Мы с Марджори переглянулись. В ее глазах была скрытая тревога.
— Не волнуйтесь, — успокоил я ее. — Поговорим за обедом. Все будет хорошо.
Шагая на прогулку, я задумался: а обоснован ли мой оптимизм? Эти люди могли в любой момент сделать так, что мы исчезнем бесследно. Солдат провел нас через небольшой холл, вывел на лестницу и встал у выхода. Мы спустились во дворик, окруженный высокой каменной стеной. Пабло кивком предложил мне пройтись по периметру дворика. Пока мы прогуливались, он несколько раз наклонялся, чтобы сорвать цветок с разбитых около стен клумб.

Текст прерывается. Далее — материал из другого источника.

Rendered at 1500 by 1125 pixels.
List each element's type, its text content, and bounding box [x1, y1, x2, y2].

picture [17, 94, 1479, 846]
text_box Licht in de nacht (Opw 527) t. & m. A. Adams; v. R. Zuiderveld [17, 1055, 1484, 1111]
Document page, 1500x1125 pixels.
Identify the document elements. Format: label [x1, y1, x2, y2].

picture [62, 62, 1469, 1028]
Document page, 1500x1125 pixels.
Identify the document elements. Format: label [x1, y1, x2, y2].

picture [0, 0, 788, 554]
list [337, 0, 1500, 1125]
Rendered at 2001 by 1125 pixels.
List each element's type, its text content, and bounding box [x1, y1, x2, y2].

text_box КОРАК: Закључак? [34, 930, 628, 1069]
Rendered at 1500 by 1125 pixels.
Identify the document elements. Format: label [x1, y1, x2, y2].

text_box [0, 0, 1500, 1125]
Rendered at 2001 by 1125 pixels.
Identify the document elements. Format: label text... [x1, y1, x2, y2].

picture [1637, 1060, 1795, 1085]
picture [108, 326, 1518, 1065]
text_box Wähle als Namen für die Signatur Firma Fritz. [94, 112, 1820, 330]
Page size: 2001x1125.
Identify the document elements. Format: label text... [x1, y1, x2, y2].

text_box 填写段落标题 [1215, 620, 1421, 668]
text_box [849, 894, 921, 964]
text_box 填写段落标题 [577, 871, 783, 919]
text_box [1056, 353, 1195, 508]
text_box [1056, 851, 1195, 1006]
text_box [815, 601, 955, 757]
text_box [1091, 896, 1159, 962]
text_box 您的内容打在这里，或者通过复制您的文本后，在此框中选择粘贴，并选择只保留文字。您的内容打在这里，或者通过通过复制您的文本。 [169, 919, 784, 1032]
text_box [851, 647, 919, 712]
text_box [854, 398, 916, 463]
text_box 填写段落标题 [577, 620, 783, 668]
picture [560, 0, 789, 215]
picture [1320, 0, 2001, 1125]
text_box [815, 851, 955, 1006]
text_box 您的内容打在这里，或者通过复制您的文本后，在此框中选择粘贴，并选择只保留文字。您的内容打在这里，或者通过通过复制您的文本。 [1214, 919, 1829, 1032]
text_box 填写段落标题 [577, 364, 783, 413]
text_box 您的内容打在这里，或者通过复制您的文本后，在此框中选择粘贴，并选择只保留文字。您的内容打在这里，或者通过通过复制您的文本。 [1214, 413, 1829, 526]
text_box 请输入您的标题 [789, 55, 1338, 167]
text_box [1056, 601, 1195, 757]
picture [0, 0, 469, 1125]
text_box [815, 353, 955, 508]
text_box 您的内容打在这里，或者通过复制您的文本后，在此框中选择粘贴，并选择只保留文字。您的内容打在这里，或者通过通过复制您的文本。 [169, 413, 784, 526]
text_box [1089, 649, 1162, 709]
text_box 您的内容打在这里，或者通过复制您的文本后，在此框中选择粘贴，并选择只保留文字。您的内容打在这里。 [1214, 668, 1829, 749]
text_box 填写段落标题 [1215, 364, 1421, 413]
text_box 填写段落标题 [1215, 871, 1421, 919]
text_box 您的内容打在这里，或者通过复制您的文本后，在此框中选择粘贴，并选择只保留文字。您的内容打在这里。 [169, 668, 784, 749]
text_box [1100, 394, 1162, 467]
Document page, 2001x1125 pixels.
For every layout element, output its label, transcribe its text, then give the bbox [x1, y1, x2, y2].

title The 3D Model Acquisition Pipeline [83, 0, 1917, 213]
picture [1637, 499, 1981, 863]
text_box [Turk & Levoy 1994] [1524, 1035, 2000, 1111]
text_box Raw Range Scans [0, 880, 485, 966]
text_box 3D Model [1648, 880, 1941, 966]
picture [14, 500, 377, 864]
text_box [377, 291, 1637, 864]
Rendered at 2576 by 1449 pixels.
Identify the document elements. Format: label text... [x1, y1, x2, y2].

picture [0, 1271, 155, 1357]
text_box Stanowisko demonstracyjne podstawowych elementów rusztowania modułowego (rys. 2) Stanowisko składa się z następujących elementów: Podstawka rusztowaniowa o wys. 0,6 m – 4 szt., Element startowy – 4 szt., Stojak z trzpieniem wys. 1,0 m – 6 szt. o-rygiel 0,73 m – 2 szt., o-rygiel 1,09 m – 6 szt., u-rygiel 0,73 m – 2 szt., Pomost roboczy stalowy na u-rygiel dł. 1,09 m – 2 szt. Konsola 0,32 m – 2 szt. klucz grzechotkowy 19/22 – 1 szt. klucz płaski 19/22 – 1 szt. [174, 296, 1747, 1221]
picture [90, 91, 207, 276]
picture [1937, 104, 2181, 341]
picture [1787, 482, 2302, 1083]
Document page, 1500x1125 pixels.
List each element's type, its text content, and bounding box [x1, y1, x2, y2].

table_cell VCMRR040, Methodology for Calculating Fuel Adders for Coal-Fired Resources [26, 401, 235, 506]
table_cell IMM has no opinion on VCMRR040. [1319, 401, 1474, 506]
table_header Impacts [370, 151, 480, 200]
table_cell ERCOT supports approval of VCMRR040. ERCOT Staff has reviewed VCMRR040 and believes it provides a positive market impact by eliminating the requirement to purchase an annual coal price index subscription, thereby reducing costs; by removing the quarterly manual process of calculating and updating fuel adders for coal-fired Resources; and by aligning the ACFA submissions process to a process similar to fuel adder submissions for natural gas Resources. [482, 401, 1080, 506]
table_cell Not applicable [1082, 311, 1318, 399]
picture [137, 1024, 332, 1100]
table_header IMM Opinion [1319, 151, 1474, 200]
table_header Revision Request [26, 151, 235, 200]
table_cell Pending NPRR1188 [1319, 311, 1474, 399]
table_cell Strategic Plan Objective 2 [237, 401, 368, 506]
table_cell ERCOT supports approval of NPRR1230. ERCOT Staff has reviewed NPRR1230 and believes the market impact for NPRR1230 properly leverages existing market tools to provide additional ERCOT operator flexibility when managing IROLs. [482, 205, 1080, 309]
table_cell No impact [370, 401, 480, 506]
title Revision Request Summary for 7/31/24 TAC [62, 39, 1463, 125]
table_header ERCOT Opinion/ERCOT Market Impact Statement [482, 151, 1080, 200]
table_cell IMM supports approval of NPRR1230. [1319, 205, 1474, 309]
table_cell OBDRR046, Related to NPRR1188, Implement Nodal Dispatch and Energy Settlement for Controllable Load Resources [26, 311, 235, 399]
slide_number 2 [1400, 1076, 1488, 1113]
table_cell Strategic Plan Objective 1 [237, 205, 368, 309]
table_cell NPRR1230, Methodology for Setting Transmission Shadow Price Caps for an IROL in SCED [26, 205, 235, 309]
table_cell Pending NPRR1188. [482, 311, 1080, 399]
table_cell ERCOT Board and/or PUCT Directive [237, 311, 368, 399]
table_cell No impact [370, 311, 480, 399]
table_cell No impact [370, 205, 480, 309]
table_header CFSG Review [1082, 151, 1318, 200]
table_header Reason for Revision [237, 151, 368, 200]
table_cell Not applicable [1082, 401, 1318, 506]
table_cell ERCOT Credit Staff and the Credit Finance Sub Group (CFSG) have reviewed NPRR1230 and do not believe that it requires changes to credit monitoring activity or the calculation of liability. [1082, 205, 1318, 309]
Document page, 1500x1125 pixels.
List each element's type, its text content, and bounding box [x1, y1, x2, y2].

— О чем еще говорится в Седьмом откровении? — спросил я.
Он наклонился и сорвал еще один цветок.
— В нем говорится, что не только сны подсказывают нам, как быть. Наставления посылаются и в помыслах, и в видениях.
— Ну да, об этом говорил падре Карл. Расскажите, каким образом наставления посылаются в видениях.
— Вам могут привидеться определенные события, которые укажут на все, что может произойти с вами. Если отнестись к этому со вниманием, то можно быть готовым к любому повороту в своей жизни.
Я посмотрел на него:
— Знаете, Пабло, мне привиделось, что я встречу Марджори. И я встретил ее.
Он улыбнулся.
По спине у меня пробежал холодок. Похоже, я на самом деле оказался там, где нужно. То, что я интуитивно предвидел, сбылось. Мне не раз приходила в голову мысль, что я найду Марджори, и вот теперь это случилось. Произошло стечение обстоятельств. Я почувствовал себя легче.
— Такие мысли приходят нечасто, — признался я.
Пабло отвернулся в сторону:
— В Седьмом откровении говорится, что таких мыслей у всех нас гораздо больше, чем мы это сознаем. Для того чтобы распознать их, мы должны быть очень наблюдательны. Когда что-то приходит в голову, необходимо задаться вопросом — почему? Почему сейчас я подумал именно об этом? Какое это имеет отношение к стоящим передо мной в жизни вопросам? Если мы постараемся думать таким образом все время, то это поможет избавиться от необходимости за всем постоянно следить. Таким образом, мы оказываемся в потоке эволюции.
— А как насчет черных мыслей? — спросил я. — Например, страха перед тем, что может случиться что-то плохое: пострадает любимый человек или не удастся достичь чего-то очень желанного?